Retired general Wesley Clark, in contrast, is not standing in Iowa, hoping instead that his anti-war stance means his bandwagon will be given a jump-start in New Hampshire, where he is running a close second. But the initial enthusiasm for his campaign - as a highly-decorated Vietnam veteran he is the one opponent who won't take any lessons from Bush on national security - has dwindled.
His military record has not been able to disguise the lack of policies on economic and social issues, and he entered the race too late to build up the effective local team needed to win primaries. Clark has also appeared less sure on opposing the war than before he became a candidate.
Running third and fourth in Iowa are John Kerry and John Edwards, senators from Massachusetts and South Carolina respectively. Kerry, another Vietnam veteran, bases his appeal on being a traditional liberal, ending tax cuts for the rich and opposing the Iraq war.
Edwards, a populist and lawyer backed by a huge personal fortune, knows he will not win Iowa or New Hampshire, but needs to do well enough to stay in the race until his home state votes, another of the seven 'Super Tuesday' states on February 3. Edwards' dream is to emulate the last Southern Democrat to become president.

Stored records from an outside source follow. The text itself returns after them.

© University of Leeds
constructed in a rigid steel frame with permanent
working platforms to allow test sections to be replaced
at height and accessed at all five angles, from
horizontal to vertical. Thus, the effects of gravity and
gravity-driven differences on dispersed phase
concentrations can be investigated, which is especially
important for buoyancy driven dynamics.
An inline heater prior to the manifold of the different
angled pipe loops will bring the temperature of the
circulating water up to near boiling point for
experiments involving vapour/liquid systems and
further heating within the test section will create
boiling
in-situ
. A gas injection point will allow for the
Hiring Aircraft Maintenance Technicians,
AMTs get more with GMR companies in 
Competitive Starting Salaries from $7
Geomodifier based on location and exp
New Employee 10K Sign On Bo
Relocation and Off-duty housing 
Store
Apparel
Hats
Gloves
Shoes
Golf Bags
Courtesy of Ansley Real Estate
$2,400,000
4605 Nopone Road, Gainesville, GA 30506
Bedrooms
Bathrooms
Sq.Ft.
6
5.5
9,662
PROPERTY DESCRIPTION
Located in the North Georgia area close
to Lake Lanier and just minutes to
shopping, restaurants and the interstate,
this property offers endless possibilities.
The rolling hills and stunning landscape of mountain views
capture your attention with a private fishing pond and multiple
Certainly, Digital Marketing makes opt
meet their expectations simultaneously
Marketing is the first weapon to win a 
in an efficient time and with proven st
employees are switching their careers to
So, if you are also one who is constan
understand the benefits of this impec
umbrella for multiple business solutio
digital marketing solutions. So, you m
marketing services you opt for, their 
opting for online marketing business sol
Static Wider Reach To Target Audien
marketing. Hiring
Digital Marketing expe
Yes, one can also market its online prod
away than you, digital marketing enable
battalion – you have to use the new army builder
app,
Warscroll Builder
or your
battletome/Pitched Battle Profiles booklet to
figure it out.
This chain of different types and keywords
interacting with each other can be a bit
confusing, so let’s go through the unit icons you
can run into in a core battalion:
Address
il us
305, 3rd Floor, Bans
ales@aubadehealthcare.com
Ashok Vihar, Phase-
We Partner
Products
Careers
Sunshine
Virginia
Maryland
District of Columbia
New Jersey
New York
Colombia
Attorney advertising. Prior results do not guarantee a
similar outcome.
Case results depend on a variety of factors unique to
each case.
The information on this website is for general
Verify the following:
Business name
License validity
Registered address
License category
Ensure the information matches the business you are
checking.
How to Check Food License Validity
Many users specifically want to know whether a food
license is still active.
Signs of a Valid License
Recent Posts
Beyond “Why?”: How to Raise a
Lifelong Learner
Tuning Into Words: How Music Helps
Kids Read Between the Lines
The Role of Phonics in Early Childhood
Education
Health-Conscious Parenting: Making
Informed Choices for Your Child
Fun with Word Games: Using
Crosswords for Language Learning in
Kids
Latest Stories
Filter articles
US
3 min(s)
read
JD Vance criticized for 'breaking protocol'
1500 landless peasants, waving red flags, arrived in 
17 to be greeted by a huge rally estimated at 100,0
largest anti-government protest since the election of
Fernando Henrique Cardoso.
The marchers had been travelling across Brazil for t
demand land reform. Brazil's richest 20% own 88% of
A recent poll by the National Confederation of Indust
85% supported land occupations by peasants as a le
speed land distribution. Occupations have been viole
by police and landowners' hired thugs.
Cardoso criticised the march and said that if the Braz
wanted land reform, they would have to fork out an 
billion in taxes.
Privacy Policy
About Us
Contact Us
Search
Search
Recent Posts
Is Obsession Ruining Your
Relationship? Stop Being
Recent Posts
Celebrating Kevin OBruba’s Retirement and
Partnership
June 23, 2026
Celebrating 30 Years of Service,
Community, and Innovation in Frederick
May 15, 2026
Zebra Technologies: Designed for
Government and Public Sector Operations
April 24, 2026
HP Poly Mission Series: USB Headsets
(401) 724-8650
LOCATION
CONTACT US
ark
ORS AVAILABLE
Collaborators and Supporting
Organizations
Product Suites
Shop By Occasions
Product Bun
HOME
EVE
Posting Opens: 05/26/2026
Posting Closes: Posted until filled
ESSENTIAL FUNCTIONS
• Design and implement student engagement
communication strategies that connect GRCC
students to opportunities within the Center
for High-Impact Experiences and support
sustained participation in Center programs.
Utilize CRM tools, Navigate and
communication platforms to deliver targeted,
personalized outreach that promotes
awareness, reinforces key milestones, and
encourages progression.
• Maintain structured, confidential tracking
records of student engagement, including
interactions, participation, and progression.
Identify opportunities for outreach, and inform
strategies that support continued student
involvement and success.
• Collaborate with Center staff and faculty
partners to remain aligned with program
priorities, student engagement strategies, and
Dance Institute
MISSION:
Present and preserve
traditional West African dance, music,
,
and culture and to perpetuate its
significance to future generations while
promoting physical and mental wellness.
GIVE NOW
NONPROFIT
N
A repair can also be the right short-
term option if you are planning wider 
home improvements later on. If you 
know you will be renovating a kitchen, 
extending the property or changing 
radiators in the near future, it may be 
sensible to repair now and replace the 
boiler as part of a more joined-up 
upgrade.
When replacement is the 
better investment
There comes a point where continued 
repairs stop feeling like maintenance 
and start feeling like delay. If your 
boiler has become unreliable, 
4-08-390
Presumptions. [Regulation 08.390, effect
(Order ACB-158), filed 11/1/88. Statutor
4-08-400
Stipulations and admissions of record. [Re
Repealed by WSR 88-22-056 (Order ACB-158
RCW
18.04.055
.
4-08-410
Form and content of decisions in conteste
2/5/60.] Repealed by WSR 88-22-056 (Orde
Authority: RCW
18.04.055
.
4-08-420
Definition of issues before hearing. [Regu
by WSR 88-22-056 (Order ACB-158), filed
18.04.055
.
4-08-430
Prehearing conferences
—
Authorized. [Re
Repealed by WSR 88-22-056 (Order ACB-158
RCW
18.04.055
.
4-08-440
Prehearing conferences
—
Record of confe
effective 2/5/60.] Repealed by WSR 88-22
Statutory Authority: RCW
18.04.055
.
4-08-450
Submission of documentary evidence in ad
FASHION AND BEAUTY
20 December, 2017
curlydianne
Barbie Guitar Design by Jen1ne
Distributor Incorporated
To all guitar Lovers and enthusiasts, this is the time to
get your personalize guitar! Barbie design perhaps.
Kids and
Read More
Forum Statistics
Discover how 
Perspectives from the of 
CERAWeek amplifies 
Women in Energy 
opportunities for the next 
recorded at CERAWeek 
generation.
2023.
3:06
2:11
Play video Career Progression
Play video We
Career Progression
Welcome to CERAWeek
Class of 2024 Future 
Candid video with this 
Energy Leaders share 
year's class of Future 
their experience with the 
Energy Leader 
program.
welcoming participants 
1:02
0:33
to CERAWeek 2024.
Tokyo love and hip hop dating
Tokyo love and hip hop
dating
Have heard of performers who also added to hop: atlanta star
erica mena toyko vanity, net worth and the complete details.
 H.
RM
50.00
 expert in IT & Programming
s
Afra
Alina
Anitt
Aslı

In 1992, the New Hampshire primary was won by Paul Tsongas, in what proved to be a short-lived escape from obscurity, while trailing well-behind was a former governor of Arkansas, one Bill Clinton.
BUT another, less appealing, reminder of the past is in the shape of Joe Lieberman, the Connecticut senator who was Gore's running-mate in 2000. A moderate who should have been among the front-runners, his campaign has failed to capture the imagination of the voters.
Three more candidates are putting themselves forward for consideration by Iowa Democrats, but none of them have a chance of victory, and instead simply look to raise their profile. Ohio congressman Dennis Kucinich is seen as the most liberal of the candidates; Al Sharpton, a New York religious minister proposes a constitutional amendment to guarantee healthcare for all, and Carol Moseley Braun, a former Illinois senator and the first black woman to enter the race, would repeal Bush's tax cuts and spend the money on health.
But as the man in front, all eyes are on Dean and whether he will be able to beat Bush. The only man with a chance to get near the President in raising funds, although still dwarfed by Bush's expected $200m, he is also well behind when voters are asked to choose between the two. Signs of economic recovery, and majority approval for the war, mean Bush will start clear favourite.
Dean's plan, however, is to appeal to the half of the American population which does not vote. His campaign team believes this can bring around four million people on board, but this approach also has the effect of relieving Dean from having to fight for the middle ground.
The result is that a Bush-Dean election could be one of the most bitter in American history, pitting a hard-line Republican against a passionate believer in social justice. At a time when America is still sharply divided after the controversial 2000 election, it could turn real nasty.